By optimising the algorithm, I am mainly referring to lowering the total number of iterations. There are several block matching algorithms that yield lower total iterations. In terms of relative optimisation, think of my exhaustive implementation as like Dijkstra’s algorithm - it always gives the most correct answer, but significant optimisations can be made. I am still in the early stages of optimisation, and hence I am going to take it in baby steps, so I can find a good middle ground between speed and accuracy. A simple way to optimise the algorithm is to add a threshold for what constitutes a match i.e. if difference < 10, a match is found. To best utilise this threshold, search should start at the left image point and move outward. This can significantly reduce the number of iterations, as the best match is often found close to the left image point. It is worth noting that lower threshold values are more precise, leading to more accurate results, but also can lead to more iterations.
An adaptive threshold can be used to achieve high precision at points where the image has clear matches, and high speed at points where there are no clear matches. I am considering implementing this in two different ways - an adaptive threshold based on the previous matches’ median cost, or lowest cost. It is basically a throw up between these two - median cost is influenced by all the cost values which can be a positive if you are looking for faster computation. A lowest cost adaptive threshold is more precise, but is effected harshly when the lowest cost is an outlier. The main issue with an adaptive threshold is that it means each match is dependant on the previous, meaning a parallel computing approach would be much more difficult to make work.

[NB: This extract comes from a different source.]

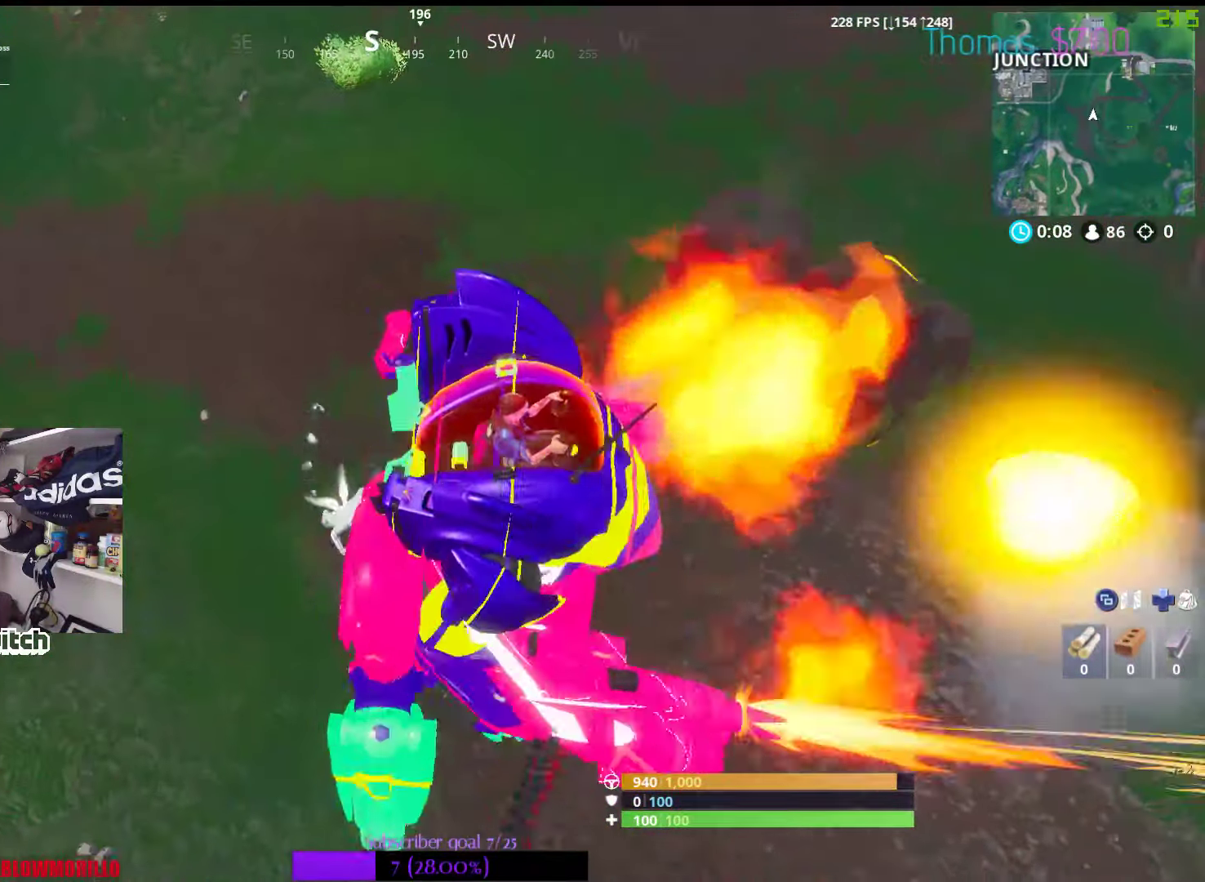
{"buttons": [], "left_stick": "up-right", "right_stick": "right", "events": [[33, "A", "down"], [66, "left_stick", "down-right"], [150, "left_stick", "up-right"], [183, "A", "up"], [316, "right_stick", "right"]]}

This algorithm could also be made faster by using more computing power. Currently, I set up multiprocessing with 61 python processes running in parallel. This runs on the CPU, and still takes several minutes to compute one image - it also pins my CPU at 100% usage. The GPU is much better than the CPU at parallelisation, with the architecture made up of thousands of small cores, versus a few multipurpose cores. For this application, I am going to use CUDA for GPU parallelisation as it is optimised for Nvidia GPUs, and is general purpose. There is a CUDA python library, however any code running on the GPU has to be written in C++.
Reflection
How are you going with the current workload?
I had a lot of catch up to do last week in terms of completing my IT reflections - whereas this week I had the opportunity to be on time again. I did not really have time though, because it was my 18th on Saturday, and I competed in Pecan+CTF2023, which ran over Saturday and Sunday. This left me in a bit of a slump of unproductiveness, which took a bit to get over. So I do not think this week was very indicative of my tolerance to the current workload, however it is good that I was able to have a break and then get back on the horse - which I have failed to do in the past.